The memorandum provides the framework for Chevron and Cummins to initially collaborate on four main objectives: advancing public policy that promotes hydrogen as a decarbonizing solution for transportation and industry; building market demand for commercial vehicles and industrial applications powered by hydrogen; developing infrastructure to support the use of hydrogen for industry and fuel cell vehicles; and exploring opportunities to leverage Cummins’ electrolyzers and fuel cell technologies at one or more of Chevron’s domestic refineries.
“Chevron is committed to developing and delivering affordable, reliable, ever-cleaner energy, and collaborating with Cummins is a positive step toward our goal of building a large-scale business in a lower-carbon area that is complementary to our current offerings,” said Andy Walz, President of Chevron’s Americas Fuels & Lubricants. “Hydrogen is just one lower-carbon solution we are investing in that will position our customers to reduce the carbon intensity of their businesses and everyday lives. We’ve also invested in developing and supplying renewable natural gas, blending renewables into our fuels, coprocessing biofeedstocks in our refineries, and abatement projects that will reduce the carbon intensity of our operations.”
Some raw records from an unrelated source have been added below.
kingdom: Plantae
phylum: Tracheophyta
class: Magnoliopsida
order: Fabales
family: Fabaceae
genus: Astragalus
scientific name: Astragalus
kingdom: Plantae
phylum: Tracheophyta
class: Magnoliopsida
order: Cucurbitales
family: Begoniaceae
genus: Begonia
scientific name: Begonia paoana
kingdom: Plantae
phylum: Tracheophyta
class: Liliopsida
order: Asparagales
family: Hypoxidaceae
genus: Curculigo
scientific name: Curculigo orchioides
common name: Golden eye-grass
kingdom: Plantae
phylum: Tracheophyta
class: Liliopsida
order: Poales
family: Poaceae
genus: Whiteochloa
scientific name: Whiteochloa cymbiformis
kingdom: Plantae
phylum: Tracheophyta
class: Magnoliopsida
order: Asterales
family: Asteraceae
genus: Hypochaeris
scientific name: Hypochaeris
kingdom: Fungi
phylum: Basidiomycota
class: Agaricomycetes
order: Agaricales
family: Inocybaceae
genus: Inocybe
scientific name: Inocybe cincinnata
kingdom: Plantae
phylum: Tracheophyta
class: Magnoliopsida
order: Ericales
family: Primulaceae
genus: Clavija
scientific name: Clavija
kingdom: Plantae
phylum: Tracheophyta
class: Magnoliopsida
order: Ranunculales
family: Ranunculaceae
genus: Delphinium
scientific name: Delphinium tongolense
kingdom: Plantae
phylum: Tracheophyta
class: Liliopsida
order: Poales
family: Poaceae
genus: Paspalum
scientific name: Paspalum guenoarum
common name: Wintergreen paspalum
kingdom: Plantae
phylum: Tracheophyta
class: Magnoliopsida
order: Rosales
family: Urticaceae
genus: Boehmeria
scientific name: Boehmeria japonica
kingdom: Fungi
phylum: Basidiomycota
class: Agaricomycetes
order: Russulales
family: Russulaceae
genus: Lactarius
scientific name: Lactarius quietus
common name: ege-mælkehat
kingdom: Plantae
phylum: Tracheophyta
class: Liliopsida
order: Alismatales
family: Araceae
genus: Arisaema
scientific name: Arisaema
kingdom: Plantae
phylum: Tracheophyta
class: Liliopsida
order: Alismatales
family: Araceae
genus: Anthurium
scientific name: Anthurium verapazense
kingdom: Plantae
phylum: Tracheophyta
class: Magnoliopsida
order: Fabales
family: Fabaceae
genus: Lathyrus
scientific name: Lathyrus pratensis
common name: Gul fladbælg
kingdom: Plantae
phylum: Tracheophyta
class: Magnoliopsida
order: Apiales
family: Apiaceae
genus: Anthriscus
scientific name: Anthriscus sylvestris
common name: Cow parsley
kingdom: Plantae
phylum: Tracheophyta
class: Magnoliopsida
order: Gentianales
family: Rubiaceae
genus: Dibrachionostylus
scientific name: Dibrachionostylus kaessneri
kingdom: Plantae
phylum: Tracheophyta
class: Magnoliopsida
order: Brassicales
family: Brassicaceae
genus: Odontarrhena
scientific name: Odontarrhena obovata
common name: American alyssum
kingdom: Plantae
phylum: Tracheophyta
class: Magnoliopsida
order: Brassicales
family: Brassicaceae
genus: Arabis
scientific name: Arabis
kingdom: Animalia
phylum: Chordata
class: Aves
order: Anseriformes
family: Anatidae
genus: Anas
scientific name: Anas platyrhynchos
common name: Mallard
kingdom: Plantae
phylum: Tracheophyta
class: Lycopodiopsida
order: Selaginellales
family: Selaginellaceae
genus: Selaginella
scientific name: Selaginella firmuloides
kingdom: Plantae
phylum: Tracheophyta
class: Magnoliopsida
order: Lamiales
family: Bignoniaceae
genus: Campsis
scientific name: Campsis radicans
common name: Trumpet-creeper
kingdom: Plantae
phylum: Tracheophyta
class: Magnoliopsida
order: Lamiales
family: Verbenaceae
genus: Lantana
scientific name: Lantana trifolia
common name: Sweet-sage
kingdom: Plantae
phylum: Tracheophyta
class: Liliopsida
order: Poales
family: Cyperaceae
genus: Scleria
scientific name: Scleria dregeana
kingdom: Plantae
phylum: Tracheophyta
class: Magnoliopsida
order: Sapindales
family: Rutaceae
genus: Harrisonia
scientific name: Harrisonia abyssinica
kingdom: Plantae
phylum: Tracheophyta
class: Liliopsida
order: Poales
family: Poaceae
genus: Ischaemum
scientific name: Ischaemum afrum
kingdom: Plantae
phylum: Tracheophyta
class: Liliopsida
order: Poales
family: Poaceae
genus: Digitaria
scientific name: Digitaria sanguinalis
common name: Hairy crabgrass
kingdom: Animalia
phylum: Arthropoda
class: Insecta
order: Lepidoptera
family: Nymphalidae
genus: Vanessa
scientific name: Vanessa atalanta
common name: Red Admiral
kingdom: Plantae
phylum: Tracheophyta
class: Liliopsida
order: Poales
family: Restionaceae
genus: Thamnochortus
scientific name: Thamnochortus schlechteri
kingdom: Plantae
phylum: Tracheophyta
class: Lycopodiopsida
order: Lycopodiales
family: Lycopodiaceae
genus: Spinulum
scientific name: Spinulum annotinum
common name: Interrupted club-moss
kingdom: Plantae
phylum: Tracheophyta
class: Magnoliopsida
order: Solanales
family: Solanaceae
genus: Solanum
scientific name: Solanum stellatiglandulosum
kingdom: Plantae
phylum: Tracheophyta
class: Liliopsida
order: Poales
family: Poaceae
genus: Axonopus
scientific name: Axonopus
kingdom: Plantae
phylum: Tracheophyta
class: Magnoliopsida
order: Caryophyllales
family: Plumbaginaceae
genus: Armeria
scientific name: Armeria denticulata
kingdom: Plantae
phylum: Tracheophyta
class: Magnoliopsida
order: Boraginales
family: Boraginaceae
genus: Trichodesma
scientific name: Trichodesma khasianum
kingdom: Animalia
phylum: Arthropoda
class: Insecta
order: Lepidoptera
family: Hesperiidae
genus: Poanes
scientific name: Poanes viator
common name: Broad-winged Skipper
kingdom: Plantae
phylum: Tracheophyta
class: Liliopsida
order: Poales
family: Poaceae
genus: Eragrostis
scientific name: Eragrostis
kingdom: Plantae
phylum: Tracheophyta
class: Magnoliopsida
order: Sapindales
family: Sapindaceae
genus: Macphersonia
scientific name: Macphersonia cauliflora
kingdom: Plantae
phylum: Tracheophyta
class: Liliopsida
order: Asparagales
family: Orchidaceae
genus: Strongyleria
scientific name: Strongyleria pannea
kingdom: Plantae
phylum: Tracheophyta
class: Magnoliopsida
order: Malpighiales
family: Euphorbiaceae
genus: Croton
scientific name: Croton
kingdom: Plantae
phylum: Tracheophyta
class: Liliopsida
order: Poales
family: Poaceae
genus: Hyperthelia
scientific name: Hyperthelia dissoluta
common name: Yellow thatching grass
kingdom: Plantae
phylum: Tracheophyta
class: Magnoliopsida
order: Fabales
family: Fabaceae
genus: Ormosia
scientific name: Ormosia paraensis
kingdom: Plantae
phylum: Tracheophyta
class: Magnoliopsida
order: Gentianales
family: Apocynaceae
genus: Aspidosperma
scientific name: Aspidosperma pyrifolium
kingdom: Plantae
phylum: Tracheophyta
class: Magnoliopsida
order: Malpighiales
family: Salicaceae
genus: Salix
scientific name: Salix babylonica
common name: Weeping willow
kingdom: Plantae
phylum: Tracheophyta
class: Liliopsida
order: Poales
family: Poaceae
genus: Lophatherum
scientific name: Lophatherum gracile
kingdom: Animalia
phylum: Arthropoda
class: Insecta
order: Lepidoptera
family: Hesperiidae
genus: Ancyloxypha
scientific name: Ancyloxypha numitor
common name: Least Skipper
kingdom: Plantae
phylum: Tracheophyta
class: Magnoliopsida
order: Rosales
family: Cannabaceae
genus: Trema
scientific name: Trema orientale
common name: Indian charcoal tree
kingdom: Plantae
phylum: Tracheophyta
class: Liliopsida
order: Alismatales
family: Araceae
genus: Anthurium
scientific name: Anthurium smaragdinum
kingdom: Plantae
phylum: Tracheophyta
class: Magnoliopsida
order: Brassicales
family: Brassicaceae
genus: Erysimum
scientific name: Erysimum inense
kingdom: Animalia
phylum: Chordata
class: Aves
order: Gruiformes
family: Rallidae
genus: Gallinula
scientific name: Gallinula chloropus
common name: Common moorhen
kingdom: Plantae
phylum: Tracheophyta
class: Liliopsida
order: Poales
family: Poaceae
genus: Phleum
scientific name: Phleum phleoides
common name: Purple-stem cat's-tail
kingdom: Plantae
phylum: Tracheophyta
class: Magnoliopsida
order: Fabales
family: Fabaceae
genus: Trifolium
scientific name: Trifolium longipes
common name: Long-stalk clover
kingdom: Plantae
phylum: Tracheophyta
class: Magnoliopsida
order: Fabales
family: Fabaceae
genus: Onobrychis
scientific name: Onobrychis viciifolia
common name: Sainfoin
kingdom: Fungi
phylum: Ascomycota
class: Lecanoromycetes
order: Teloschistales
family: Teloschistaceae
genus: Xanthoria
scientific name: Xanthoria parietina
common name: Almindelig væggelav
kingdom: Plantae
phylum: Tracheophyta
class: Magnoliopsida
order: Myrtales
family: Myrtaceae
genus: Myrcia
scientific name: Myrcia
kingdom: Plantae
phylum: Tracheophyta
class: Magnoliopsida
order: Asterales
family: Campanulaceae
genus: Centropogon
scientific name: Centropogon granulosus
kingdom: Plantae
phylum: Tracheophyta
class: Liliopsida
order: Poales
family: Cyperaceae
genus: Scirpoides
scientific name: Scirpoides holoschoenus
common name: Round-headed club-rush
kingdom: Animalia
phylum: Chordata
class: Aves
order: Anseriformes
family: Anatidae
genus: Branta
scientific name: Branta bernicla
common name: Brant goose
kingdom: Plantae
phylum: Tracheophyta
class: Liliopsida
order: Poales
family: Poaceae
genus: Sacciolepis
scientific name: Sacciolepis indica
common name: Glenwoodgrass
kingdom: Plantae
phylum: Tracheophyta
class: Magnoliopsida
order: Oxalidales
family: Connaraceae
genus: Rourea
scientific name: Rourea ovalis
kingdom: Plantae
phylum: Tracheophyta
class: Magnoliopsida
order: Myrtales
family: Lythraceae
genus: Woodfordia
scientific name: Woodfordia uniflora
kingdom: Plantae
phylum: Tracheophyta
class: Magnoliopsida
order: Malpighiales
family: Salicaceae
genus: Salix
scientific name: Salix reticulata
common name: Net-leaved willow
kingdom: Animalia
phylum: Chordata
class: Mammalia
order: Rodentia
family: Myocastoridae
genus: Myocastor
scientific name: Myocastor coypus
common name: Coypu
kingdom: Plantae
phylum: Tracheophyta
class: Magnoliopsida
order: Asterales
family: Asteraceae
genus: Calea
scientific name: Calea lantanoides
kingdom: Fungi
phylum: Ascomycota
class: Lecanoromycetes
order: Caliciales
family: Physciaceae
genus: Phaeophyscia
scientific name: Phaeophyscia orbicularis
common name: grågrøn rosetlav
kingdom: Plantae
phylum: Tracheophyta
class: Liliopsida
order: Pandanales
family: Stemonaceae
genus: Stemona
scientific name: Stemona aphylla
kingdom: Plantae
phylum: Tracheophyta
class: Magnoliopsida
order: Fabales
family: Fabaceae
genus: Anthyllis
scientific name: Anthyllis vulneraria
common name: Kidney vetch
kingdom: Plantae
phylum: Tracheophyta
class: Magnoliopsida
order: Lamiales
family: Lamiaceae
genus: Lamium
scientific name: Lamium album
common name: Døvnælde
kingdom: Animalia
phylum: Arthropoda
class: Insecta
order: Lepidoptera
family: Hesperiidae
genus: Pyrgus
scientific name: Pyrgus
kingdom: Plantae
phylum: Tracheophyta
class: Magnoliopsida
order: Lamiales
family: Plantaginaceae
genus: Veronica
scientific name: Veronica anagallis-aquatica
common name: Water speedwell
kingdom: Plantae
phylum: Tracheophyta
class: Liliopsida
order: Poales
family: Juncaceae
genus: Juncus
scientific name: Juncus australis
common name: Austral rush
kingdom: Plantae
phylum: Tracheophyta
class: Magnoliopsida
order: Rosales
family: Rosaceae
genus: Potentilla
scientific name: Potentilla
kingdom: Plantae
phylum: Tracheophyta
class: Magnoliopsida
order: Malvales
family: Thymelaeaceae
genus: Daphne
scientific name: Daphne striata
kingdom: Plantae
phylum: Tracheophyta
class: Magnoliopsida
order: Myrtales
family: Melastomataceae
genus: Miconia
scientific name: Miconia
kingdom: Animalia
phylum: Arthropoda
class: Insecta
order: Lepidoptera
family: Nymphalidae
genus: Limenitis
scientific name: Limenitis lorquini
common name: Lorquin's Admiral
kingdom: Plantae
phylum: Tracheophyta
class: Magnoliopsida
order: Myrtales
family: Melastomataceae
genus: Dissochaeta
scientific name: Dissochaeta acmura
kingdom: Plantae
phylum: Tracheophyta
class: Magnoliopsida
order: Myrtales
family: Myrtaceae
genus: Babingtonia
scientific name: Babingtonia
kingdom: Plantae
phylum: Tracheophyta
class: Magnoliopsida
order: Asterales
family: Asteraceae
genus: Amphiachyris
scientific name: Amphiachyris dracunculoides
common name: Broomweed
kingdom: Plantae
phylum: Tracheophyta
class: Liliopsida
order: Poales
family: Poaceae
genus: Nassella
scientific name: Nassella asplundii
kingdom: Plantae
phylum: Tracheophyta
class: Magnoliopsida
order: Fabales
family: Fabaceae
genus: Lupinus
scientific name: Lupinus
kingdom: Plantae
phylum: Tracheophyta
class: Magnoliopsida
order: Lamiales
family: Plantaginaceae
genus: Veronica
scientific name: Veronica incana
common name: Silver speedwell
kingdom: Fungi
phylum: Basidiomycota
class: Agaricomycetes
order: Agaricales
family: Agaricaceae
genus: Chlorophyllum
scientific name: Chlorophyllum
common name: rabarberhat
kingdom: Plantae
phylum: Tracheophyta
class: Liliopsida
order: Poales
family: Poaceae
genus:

Amy Davis, Vice President and President of New Power at Cummins , said the company is excited to work with Chevron to advance hydrogen technology and continue the company’s goal to enable a carbon-neutral world.
“The energy transition is happening, and we recognize the critical role hydrogen will play in our energy mix,” Davis said. “We’ve deployed more than 2,000 fuel cells and 600 electrolyzers around the world and are exploring other hydrogen alternatives including a hydrogen-fueled internal combustion engine as we continue to accelerate and harness hydrogen’s powerful potential.”
Electrolyzers use electricity to break water into hydrogen and oxygen in a process called electrolysis. The technology is key to producing renewable hydrogen.